As far as my own political beliefs, I'm really quite in the middle, overall. There are some things I firmly believe in that are historically "Republican" and some that are historically "Democratic." What I don't believe in is extremism--either on the right or the left. I think people that are way right-wing or way left-wing are just wrong. And there is no party that matches my views, no candidate. That remains true today.

On the right, you have people that are sheep--they listen to leaders who are trying to advance their own agendas and they don't question what they are hearing. They accept it when Rush Limbaugh tells them that Alaskan pipelines are good because pipelines give the animals that live in Alaska a warm place to snuggle up to (no, really). They believe when their religious leader tells them that some parts of the Old Testament need to be obeyed 100% without question (man shouldn't lay with man) and others can be ignored (stone the wife if she cheats) and that's all in line with what God says. This type of blind following holds true to all people I've met who profess far right-wing views.

On the left, you have some fairly whacked out ideas as well. Conspiracy theories abound. The government is seen as some evil that needs to be tossed down in favor of some unspecified perfect society that somehow doesn't need governing. The common theme with everyone I've personally met with these leftist views is that these people universally, and sometimes I think unconsciously feel they are smarter than others AND that they are somehow better human beings for it.

Of course, these generalizations aren't true across the board, but they are true for the people i have met.
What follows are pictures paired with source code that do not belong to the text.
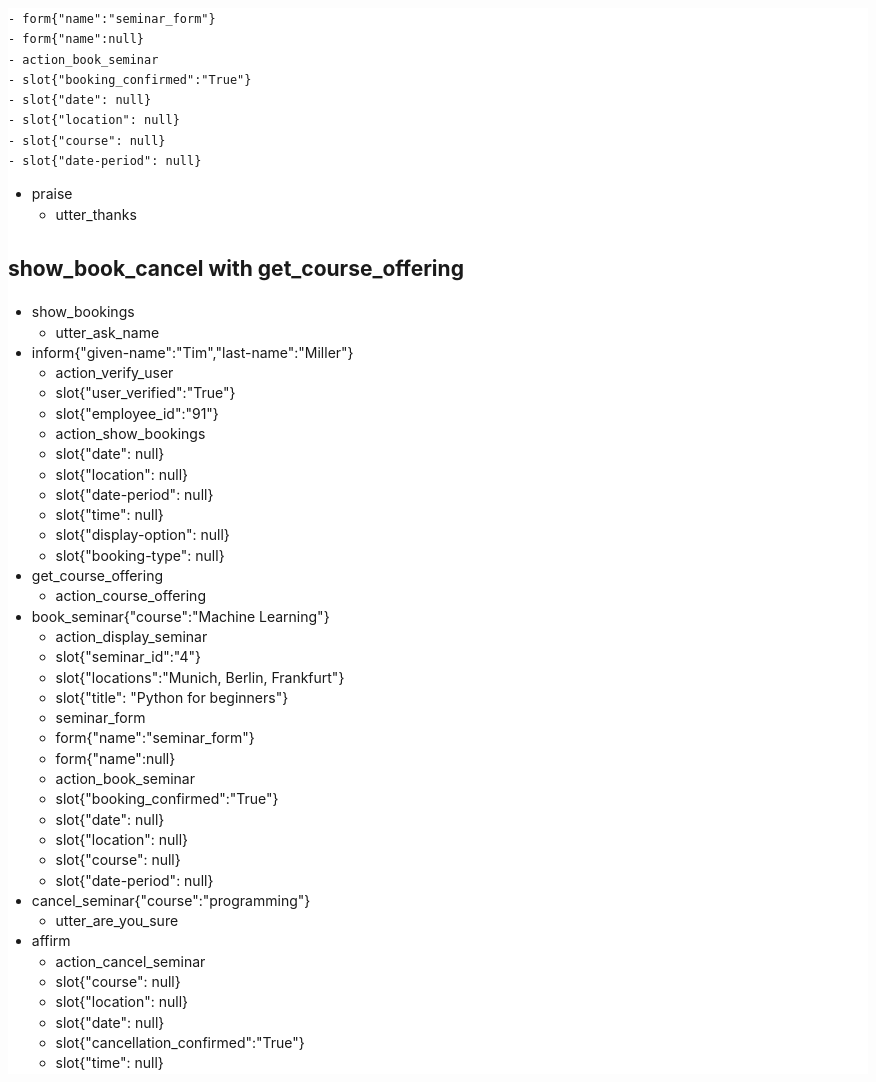 	- form{"name":"seminar_form"}
	- form{"name":null}
	- action_book_seminar
	- slot{"booking_confirmed":"True"}
	- slot{"date": null}
    - slot{"location": null}
	- slot{"course": null}
	- slot{"date-period": null}
* praise
	- utter_thanks
	
## show_book_cancel with get_course_offering
* show_bookings
	- utter_ask_name
* inform{"given-name":"Tim","last-name":"Miller"}
	- action_verify_user
	- slot{"user_verified":"True"}
	- slot{"employee_id":"91"}
	- action_show_bookings
    - slot{"date": null}
    - slot{"location": null}
	- slot{"date-period": null}
	- slot{"time": null}
	- slot{"display-option": null}
	- slot{"booking-type": null}
* get_course_offering
	- action_course_offering
* book_seminar{"course":"Machine Learning"}
	- action_display_seminar
	- slot{"seminar_id":"4"}
	- slot{"locations":"Munich, Berlin, Frankfurt"}
	- slot{"title": "Python for beginners"}
	- seminar_form
	- form{"name":"seminar_form"}
	- form{"name":null}
	- action_book_seminar 
	- slot{"booking_confirmed":"True"}
	- slot{"date": null}
    - slot{"location": null}
	- slot{"course": null}
	- slot{"date-period": null}
* cancel_seminar{"course":"programming"}
	- utter_are_you_sure
* affirm
	- action_cancel_seminar
	- slot{"course": null}		
	- slot{"location": null}		
	- slot{"date": null}		
	- slot{"cancellation_confirmed":"True"}
	- slot{"time": null}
Long story short, it is for all these reasons that I have not bothered voting. And then we come to George W. Bush. I never voted for Bush. But I didn't vote to not put him in office. Even if I did in '04, wouldn't have mattered. I was never "for" the war in Iraq. I had a long "discussion" with a friend of mine who was in the first war in Iraq how that war was not justified. We were justified in kicking the Iraqis out of Kuwait, but the rest of the "war" was just gratuitous, unnecessary and a failure. Because really, what was accomplished by it?

The second War in Iraq just as unjustified.

And then the Patriot Act. WTF? How can we call ourselves Americans if we suspend some of the fundamental reasons that make us America? George Mason refused to sign the Constitution unless it included the Bill of Rights. Its something that every single American benefits from (more than they even realize) and yet we just gave one big piece of that up without a fight. Frightening.

If we all read about an election in a small African country where the president was moved into office even though the majority of voters voted for someone else, and the area of the country where the president's brother ruled bent the rules to push him into office--well, we'd all be convince the election was rigged or tainted. Well, it happened here in the US.

Wiretapping Americans without anything other than the need to say that the government needs to listen in? Problematic.

We've stopped being America, and that needs to stop.

Of the two candidates, John McCain seems to be the more centrist one. Obama seems like one of the "extremists" I dislike. However, this is only the way things seem. The real question is what compromises the two candidates will make to get elected. McCain will compromise to the right, Obama to compromise to the center.

In the end, the choice is clear. The politics of the last 8 years, as influenced by the neo-cons, or an attempt at something, anything different. I choose the latter. I choose Obama.